Sosok yang sangat ingin kuhindari. Padahal sudah berbulan-bulan aku merasakan kebebasanku untuk bisa jauh darinya. Tinggal satu tahun lagi, aku akan lulus dan menganggap pernyataan cinta ketika April Mop itu akan berakhir begitu saja. Dari sekian banyak tempat, kenapa dia harus datang ke bangku tempatku dan Hazel duduk. 

“Enggak! Itu bukan tempat buat bocah kayak lo!” aku melontarkan jari telunjuk yang menusuk ke dadanya. 

“Memangnya itu apa? Nightclub?” Malvin kemudian bertanya dengan raut wajah kesal. “Rika, lu ternyata udah berani ya ke Nightclub sama cowok.” 

Dengan kesal aku mengenduskan nafas. Kemudian melotot dengan ekspresi sinis. “Malvin, udah gue bilang, itu bukan tempat buat bocah ingusan kayak lo. Pasti lo bosen!” 

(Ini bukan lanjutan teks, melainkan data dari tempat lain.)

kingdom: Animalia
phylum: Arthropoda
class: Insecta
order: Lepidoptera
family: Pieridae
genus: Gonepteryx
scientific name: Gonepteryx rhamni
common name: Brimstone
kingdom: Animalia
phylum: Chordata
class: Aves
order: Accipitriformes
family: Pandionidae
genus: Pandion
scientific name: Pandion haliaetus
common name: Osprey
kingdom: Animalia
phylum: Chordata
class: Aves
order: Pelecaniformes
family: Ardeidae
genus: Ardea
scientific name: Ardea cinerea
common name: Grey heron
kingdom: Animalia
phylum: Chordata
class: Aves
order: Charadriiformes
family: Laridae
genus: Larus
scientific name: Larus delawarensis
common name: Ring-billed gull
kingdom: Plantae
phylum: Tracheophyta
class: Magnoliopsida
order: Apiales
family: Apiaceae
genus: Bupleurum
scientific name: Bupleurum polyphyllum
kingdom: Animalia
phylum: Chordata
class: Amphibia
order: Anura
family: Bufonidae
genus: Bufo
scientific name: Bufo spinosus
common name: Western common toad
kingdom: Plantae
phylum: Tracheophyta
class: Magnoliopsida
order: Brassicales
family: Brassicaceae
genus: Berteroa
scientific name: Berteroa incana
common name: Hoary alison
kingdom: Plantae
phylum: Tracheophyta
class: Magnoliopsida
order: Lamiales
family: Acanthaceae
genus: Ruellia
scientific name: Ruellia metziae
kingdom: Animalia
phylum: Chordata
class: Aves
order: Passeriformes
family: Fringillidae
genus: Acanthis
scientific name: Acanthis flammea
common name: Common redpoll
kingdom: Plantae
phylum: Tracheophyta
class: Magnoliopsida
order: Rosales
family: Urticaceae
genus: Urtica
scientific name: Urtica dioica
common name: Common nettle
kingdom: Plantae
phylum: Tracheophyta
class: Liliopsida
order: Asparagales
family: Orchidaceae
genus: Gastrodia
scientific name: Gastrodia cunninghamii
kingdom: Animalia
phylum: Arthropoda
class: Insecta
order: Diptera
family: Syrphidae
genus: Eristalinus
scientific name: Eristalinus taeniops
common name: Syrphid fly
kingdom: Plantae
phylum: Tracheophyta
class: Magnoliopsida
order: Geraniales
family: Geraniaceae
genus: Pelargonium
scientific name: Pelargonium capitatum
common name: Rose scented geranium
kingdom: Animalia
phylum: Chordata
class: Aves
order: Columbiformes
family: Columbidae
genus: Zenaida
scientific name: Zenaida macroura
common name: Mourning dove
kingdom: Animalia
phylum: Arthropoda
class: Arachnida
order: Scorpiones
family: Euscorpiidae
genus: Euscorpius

Aku jadi teringat ketika aku membawa Ruby ke toko buku di mall. Pada akhirnya, dia hanya akan menunggu di kedai kopi dekat toko buku karena dia sangat bosan menungguku berlama-lama di toko buku. Semenjak saat itu, aku mulai berpikir lagi untuk membawa teman ke toko buku. Terlebih lagi, berbeda dengan Hazel yang bisa membuatku tenang karena dia sudah mengetahui bagian dalam cangkang ku, Malvin hanyalah bocah ingusan yang sangat terobsesi untuk mendekatiku. Percayalah, pada akhirnya dia akan bosan!

Hazel kemudian membuka bibir. “Kalian kalo bucin jangan di meja gue yak. Gue lagi susah terjemahin buku nih.” 

“Sori..” Untuk menjaga ketenangan, aku keluar kelas dan Malvin mengikutiku, seperti biasa. “Malvin, jangan ikutin gue!” 

Aku lupa menceritakan tentang hobi aneh Hazel. Bukan aneh, lebih tepatnya jenius. Hazel menguasai lebih dari tiga bahasa. Dia menguasai Bahasa Korea, Jepang, Mandarin, Melayu, Prancis, Spanyol, Italia, dan Hindi. Katanya, dia bercita-cita menjadi seorang diplomat. Dia sudah membuat CV nya. Motto kesukaanya adalah ‘Nerds rule the world.’ 

Aku senang mendapatkan teman kutu buku yang sama denganku. Berada di dekatnya membuatku lebih nyaman menghabiskan waktu sampai malam hanya untuk membaca buku bersama. Masalahnya, anak seumuranku apalagi di usia remaja, adalah anak-anak yang sangat bosan membaca buku. Aku mendapatkan sepuluh alasan mengapa Hazel adalah makhluk yang langka. 

“Jadi.. lu sekarang deket sama Hazel?” Tanya Malvin dengan menarik pergelangan tanganku. 

Aku mengangkat pergelangan tanganku. “Apaan nih? Emang nya kenapa? Kan gue manusia biasa, terserah gue mau temenan sama siapa. Tua atau muda. Cantik atau ganteng. Cewek atau C-O-W-O-K.” 

“Oke terserah.” Aku bisa melihat wajahnya memerah. “Gue bakalan ngomong beneran sekarang deh. Sekarang udah bukan April Mop soalnya.”